Markschies hat nicht nur einen Vortrag gehalten, den er nur für die Abgabe seiner einleitenden Selbsterklärung brauchte, sondern auch als Sprecher einer Interdisziplinären Arbeitsgruppe gesprochen, für die es keine Arbeit gab und die, nachdem die Sache Schavans verloren war, nur noch weitere Beschäftigung simulieren konnte. Insofern war die Folge der Akademievorträge durchaus stimmig: Zunächst ein aus der Ablage hervorgeholter Most, dann ein in die Zukunft phantasierender Kiesow und schließlich ein Markschies, der einen halsbrecherischen Schluss versprach, in Wahrheit aber nur vorab den Hals gewendet hatte.

6 Antworten zu “Halsbruch, oder: Eusebius von Caesarea und die Vorzüge des Konfirmandenunterrichts

  1. Es wäre doch jammerschade, wenn diese Wissenschaftsgeschichte-schreibenden Erkenntnisse der Adhoc-WG Markschies+Friends nicht einer breiten Öffentlichkeit zugänglich gemacht werden. Wo lassen sich diese Glanzstücke der alternativlosen Paraphrasenforschung herunterladen? Wenn nicht, dann gibt es doch bestimmt eine Kontaktadresse elektronischer Art, hinter der eine oder ein lieber Hochschulangestellte(r) nur darauf wartet, uns diese Diamanten der Erkenntnis rasch zukommen zu lassen? Schließlich hat die AG Markschies hierfür öffentliche Steuergelder verarbeitet (oder irre ich?) und ich sehe weit und breit kein geistiges Eigentum eines Drittmittel-Lieferanten involviert. Aber besonders schön wäre natürlich ein Podcast dieser glorreichen Sternstunde der deutschen Staatswissenschaft!

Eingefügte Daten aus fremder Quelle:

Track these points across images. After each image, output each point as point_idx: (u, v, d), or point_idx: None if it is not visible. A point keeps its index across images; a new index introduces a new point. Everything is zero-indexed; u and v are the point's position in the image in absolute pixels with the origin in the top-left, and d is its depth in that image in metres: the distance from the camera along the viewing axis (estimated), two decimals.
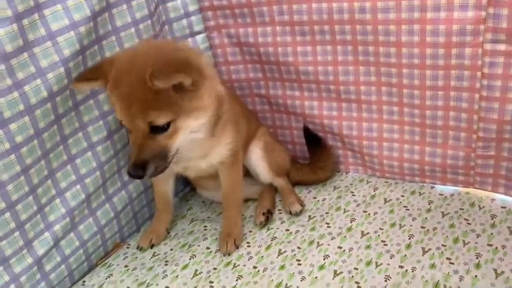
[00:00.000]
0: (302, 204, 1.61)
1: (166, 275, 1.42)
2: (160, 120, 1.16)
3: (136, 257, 1.53)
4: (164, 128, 1.18)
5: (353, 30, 1.48)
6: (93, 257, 1.51)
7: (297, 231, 1.52)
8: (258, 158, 1.64)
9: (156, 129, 1.17)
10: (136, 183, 1.60)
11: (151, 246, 1.56)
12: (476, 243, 1.35)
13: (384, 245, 1.40)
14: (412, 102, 1.52)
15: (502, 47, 1.29)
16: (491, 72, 1.33)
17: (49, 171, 1.31)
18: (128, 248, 1.59)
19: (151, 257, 1.52)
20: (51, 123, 1.26)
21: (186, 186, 1.88)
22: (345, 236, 1.46)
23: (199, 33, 1.71)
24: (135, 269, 1.47)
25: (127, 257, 1.54)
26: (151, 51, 1.20)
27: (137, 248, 1.56)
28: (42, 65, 1.19)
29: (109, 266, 1.50)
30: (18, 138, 1.18)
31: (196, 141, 1.28)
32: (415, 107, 1.52)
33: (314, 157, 1.76)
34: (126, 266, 1.49)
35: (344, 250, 1.41)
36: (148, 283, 1.40)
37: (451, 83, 1.41)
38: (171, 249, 1.55)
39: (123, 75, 1.15)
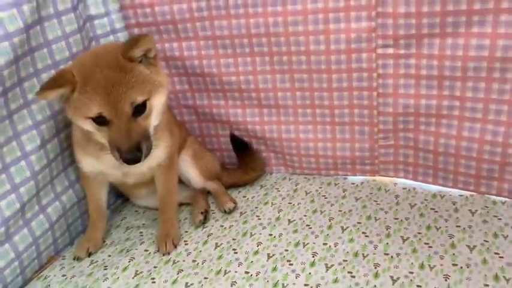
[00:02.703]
0: (235, 202, 1.74)
1: (107, 278, 1.45)
2: (140, 98, 1.27)
3: (74, 266, 1.54)
4: (142, 109, 1.29)
5: (269, 42, 1.68)
6: (28, 270, 1.48)
7: (231, 226, 1.64)
8: (188, 166, 1.76)
9: (137, 111, 1.27)
10: (69, 193, 1.62)
11: (89, 255, 1.58)
12: (385, 218, 1.57)
13: (309, 228, 1.57)
14: (323, 103, 1.74)
15: (390, 50, 1.55)
16: (384, 72, 1.60)
17: None
18: (63, 259, 1.59)
19: (90, 265, 1.54)
20: None
21: (118, 198, 1.92)
22: (274, 225, 1.61)
23: None
24: (73, 276, 1.48)
25: (64, 267, 1.54)
26: (111, 45, 1.36)
27: (74, 259, 1.57)
28: None
29: (45, 278, 1.49)
30: None
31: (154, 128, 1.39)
32: (325, 108, 1.75)
33: (243, 160, 1.90)
34: (63, 276, 1.49)
35: (274, 236, 1.55)
36: (90, 287, 1.42)
37: (353, 84, 1.66)
38: (109, 256, 1.57)
39: (92, 70, 1.24)
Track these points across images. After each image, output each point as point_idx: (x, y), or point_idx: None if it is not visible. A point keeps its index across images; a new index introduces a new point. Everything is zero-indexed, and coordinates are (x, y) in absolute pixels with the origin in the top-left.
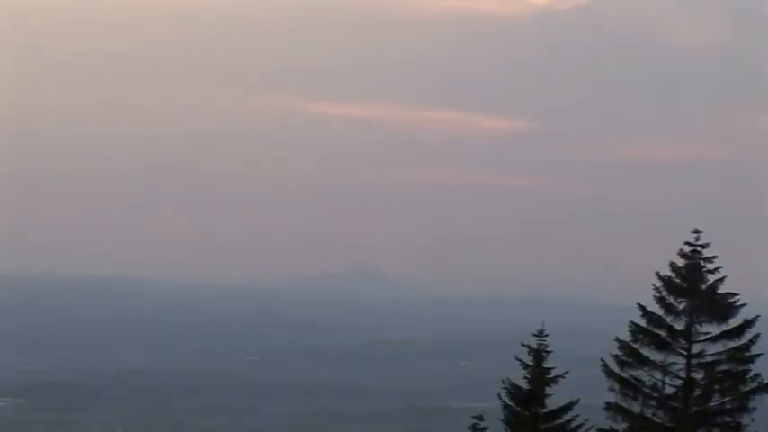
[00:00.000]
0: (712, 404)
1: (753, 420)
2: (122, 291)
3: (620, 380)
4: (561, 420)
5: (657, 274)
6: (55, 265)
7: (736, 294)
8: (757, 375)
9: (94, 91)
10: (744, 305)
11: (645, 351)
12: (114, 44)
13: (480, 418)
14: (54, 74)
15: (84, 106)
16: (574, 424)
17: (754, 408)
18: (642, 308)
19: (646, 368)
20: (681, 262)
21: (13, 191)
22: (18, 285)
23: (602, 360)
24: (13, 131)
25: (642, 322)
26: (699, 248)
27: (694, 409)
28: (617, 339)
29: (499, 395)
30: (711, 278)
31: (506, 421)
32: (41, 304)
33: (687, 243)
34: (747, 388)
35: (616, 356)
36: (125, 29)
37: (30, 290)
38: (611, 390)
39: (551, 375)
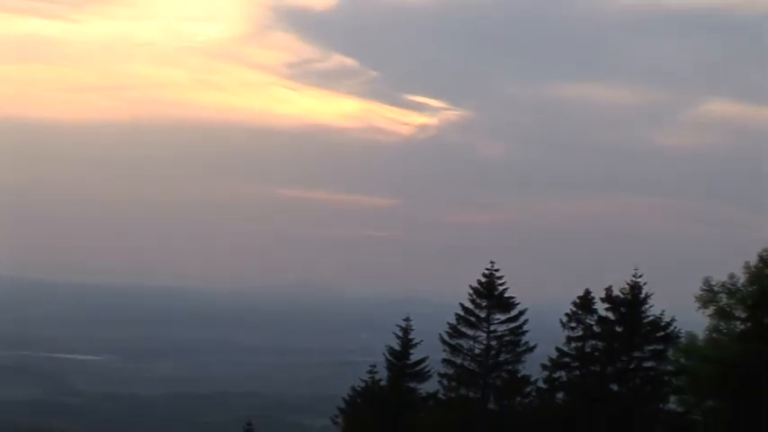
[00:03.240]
0: (501, 359)
1: (524, 368)
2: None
3: (450, 345)
4: (418, 368)
5: (470, 285)
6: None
7: (514, 297)
8: (526, 342)
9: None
10: (519, 303)
11: (463, 329)
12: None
13: (374, 366)
14: None
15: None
16: (426, 370)
17: (525, 360)
18: (462, 305)
19: (464, 339)
20: (483, 279)
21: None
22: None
23: (440, 334)
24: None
25: (462, 313)
26: (494, 271)
27: (491, 362)
28: (448, 323)
29: (384, 354)
30: (501, 288)
31: (388, 368)
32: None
33: (487, 268)
34: (520, 350)
35: (447, 332)
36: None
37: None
38: (444, 350)
39: (413, 342)
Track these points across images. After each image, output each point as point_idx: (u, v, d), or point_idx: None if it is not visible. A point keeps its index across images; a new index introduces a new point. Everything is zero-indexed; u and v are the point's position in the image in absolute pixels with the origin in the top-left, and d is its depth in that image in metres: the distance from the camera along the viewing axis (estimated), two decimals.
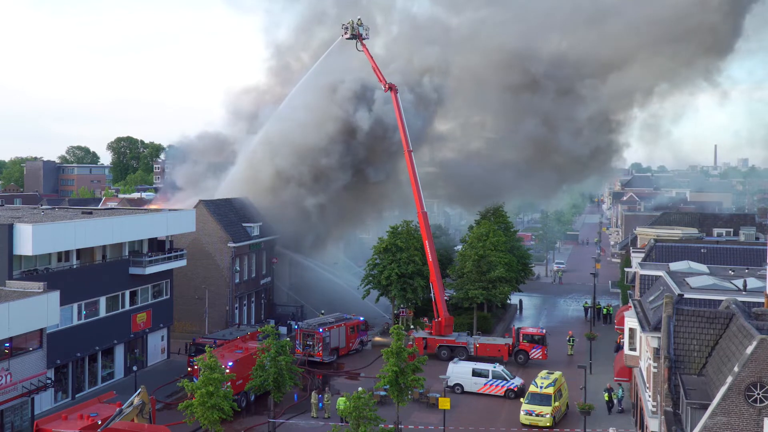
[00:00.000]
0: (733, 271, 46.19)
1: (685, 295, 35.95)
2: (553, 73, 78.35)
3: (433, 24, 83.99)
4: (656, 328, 32.98)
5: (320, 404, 47.04)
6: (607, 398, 47.00)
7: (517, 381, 50.56)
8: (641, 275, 47.68)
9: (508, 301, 75.68)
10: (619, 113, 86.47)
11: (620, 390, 47.80)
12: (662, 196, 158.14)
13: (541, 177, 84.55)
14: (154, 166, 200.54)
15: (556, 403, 44.81)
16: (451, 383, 48.77)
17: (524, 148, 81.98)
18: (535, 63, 78.05)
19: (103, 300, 50.01)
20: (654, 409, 32.91)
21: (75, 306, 47.25)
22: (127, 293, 52.73)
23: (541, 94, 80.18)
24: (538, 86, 79.69)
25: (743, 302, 31.98)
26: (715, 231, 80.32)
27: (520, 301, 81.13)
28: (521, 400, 46.58)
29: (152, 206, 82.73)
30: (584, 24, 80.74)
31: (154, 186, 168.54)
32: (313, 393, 47.53)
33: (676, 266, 47.48)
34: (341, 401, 40.70)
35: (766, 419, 23.73)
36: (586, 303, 76.18)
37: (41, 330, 39.95)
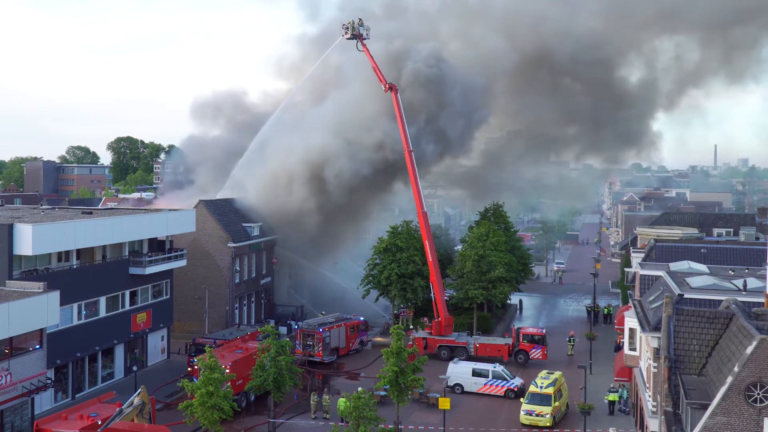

    • Zitat, Paraphrase, Plagiat Für November kündigt der Campus-Verlag das Erscheinen des Bandes an, in dem die edelsten Früchte dieses wissenschaftlichen Großstrebens gesammelt sind. Markschies war allerdings so schlau, auch Leute einzuladen, die apologetischer Tendenzen wirklich unverdächtig sind. Was aber wohl der Beitrag von Ludger Honnefelder zum Inhalt haben wird? Ob die irrlichternde Sophisterei, mit der Philipp Theisohn im Juli 2013 vor dem Wissenschaftsrat aufgewartet hat, hier wirklich noch einmal zwischen Buchdeckel gepresst werden soll? Und ob Rainer M. Kiesow seine bemühten Klimmzüge an der literarischen Stange wirklich und wahrhaftig in einem solchen Sammelband veröffentlichen darf?

  2. Pingback: Drei Vorlesungen, zwei Ehrendoktoren und ein Glühwürmchen | Erbloggtes

  3. Der vollkommen verkorkste Vortrag von Kiesow sollte ja eine Abrechnung mit angeblichem Pedantismus sein. Dabei ist Kiesow selbst unerträglich pedantisch vorgegangen. Ich habe nur noch darauf gewartet, dass er jetzt gleich auch noch genau schildert, wie die Europäische Zentralbehörde ihre Originalitätsnormwerte berechnet, wie ihre Formulare aussehen, wie sie ihre Briefe faltet und wieviel das Porto kostet. Gääääähn.